3. Why can Demographic Parity and Equalized Odds not be fulfilled simultaneously?
Chouldechova 2017: Fairness definitions are mathematically incompatible with unequal base rates.
4. What does SHAP compute for a single prediction?
SHAP explains A prediction — why did the model decide exactly that?
5. When is LIME better than SHAP?
LIME = Local Interpretable Model-agnostic Explanations. Works with any model.
6. A model card contains for a high-risk credit model: Fairness metrics show DPD=0.07. What does this mean? 2 pts
EU AI Act: DPD < 0.05 is recommended as a threshold. 0.07 = Review, not immediate stop.
7. What is logged according to EU AI Act Art. 12 — and what is NOT logged?
Art. 12 + GDPR: Audit trail yes, but no direct PII logging. Hash instead of raw data.
8. Which tool is used for data drift detection in production operations?
Evidently AI — Standard tool for drift detection and model monitoring in production.
9. What does MLflow track in the context of AI governance?
MLflow = Experiment-Tracking + Audit-Trail.
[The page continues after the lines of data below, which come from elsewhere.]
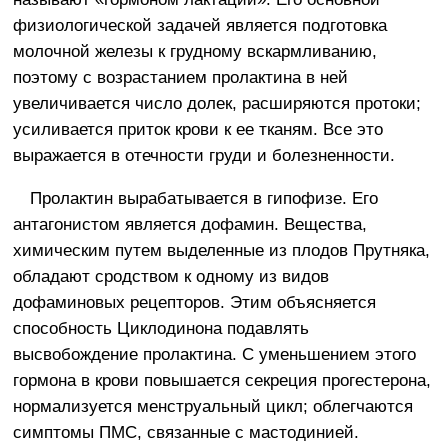
физиологической задачей является подготовка
молочной железы к грудному вскармливанию,
поэтому с возрастанием пролактина в ней
увеличивается число долек, расширяются протоки;
усиливается приток крови к ее тканям. Все это
выражается в отечности груди и болезненности.
Пролактин вырабатывается в гипофизе. Его
антагонистом является дофамин. Вещества,
химическим путем выделенные из плодов Прутняка,
обладают сродством к одному из видов
дофаминовых рецепторов. Этим объясняется
способность Циклодинона подавлять
высвобождение пролактина. С уменьшением этого
гормона в крови повышается секреция прогестерона,
нормализуется менструальный цикл; облегчаются
симптомы ПМС, связанные с мастодинией.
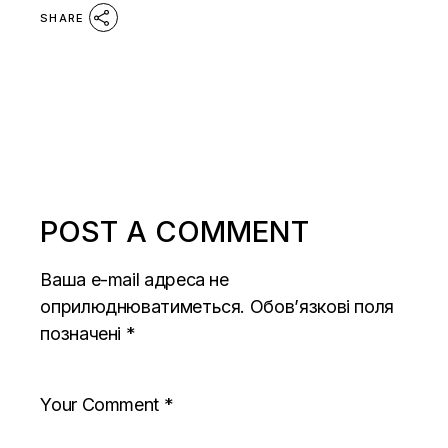
SHARE
POST A COMMENT
Ваша e-mail адреса не
оприлюднюватиметься.
Обов’язкові поля
позначені
*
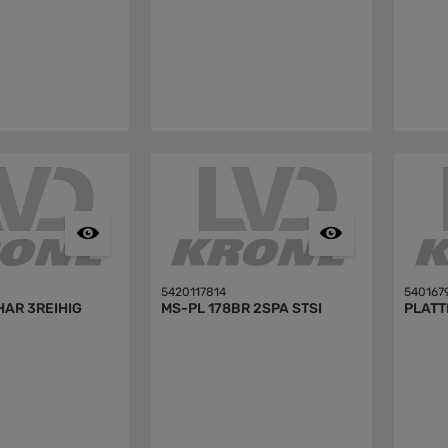
5420117814
540167
AR 3REIHIG
MS-PL 178BR 2SPA STSI
PLATT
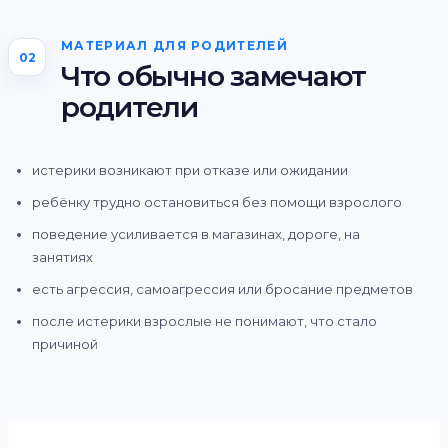
МАТЕРИАЛ ДЛЯ РОДИТЕЛЕЙ
02
Что обычно замечают
родители
истерики возникают при отказе или ожидании
ребёнку трудно остановиться без помощи взрослого
поведение усиливается в магазинах, дороге, на
занятиях
есть агрессия, самоагрессия или бросание предметов
после истерики взрослые не понимают, что стало
причиной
Log fairness metrics as mlflow.log_metrics().
10. What does EU AI Act Annex IV (Technical Documentation) prescribe for high-risk systems? 2 pts
Annex IV defines 8 mandatory sections. Must be available before market launch.
11. How often must the Technical Documentation be updated according to Art. 11?
Art. 11: Documentation must be kept up to date — with every model version.
12. A credit model shows a TPR of 0.68 for applicants < 25 years compared to 0.91 overall. What is the correct response?
Systematic underperformance for a group = Bias. Root cause first, then mitigation.
13. What is the difference between SHAP for classical ML models and LLMs?
LLMs: stochastic, very many parameters, Attention ≠ Importance. Explainability is fundamentally more difficult.
14. Which RAGAS metric measures whether a RAG response is covered by the retrieved documents?
faithfulness = Grounding Score. Indicates how much of the response is verifiable in the context.
15. What does the Microsoft Responsible AI Toolbox offer beyond Fairlearn?
RAI Toolbox = Fairlearn + Error Analysis + Explainability + Causal + Counterfactuals.
16. Which tool is the best choice for Production Drift Detection?
Evidently: specialized in Data Drift, Model Drift, Data Quality — in Production.
17. An agent has: CRM access (PII), web search (untrusted), email sending. What is the risk? 2 pts
Lethal Trifecta: Attacker injects via web search → Agent accesses CRM → sends via email.
18. What does the Principle of Least Privilege mean for AI agents?
PoLP: Minimal Capability Scope. Trust Level 'low' = no Write, no External API, no Email.
19. An agent waits 5 minutes for HITL approval. No human responds. What happens?
Fail-closed: Timeout is not an implicit okay. Block in case of uncertainty.
20. You are developing a credit scoring system. Which stack is fully compliant with the EU AI Act high-risk requirements? 2 pts
High-risk requires: Fairness measurement + Explainability + Audit trail + Drift monitoring + Technical documentation + Human oversight.